■ JOB ITEM: Print the following lines word for word, leaving out the pictures.
::::
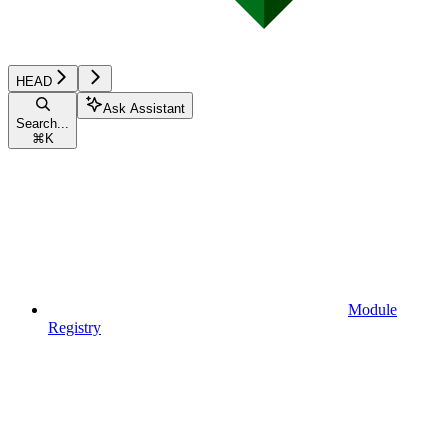
HEAD
Ask Assistant
Search...
⌘
K
Module
Registry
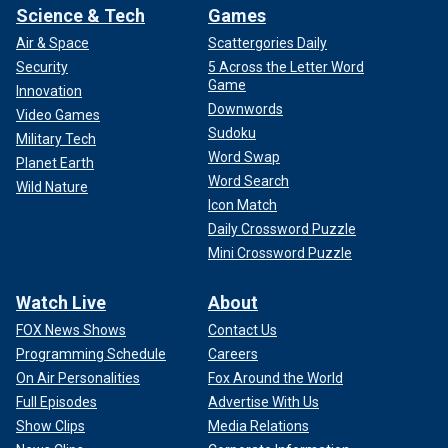
Science & Tech
Games
Air & Space
Scattergories Daily
Security
5 Across the Letter Word
Game
Innovation
Downwords
Video Games
Sudoku
Military Tech
Word Swap
Planet Earth
Word Search
Wild Nature
Icon Match
Daily Crossword Puzzle
Mini Crossword Puzzle
Watch Live
About
FOX News Shows
Contact Us
Programming Schedule
Careers
On Air Personalities
Fox Around the World
Full Episodes
Advertise With Us
Show Clips
Media Relations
::::
■ EXERCISE SOLUTION:
HEAD
Ask Assistant
Search...
⌘
K
Module
Registry
Science & Tech
Games
Air & Space
Scattergories Daily
Security
5 Across the Letter Word
Game
Innovation
Downwords
Video Games
Sudoku
Military Tech
Word Swap
Planet Earth
Word Search
Wild Nature
Icon Match
Daily Crossword Puzzle
Mini Crossword Puzzle
Watch Live
About
FOX News Shows
Contact Us
Programming Schedule
Careers
On Air Personalities
Fox Around the World
Full Episodes
Advertise With Us
Show Clips
Media Relations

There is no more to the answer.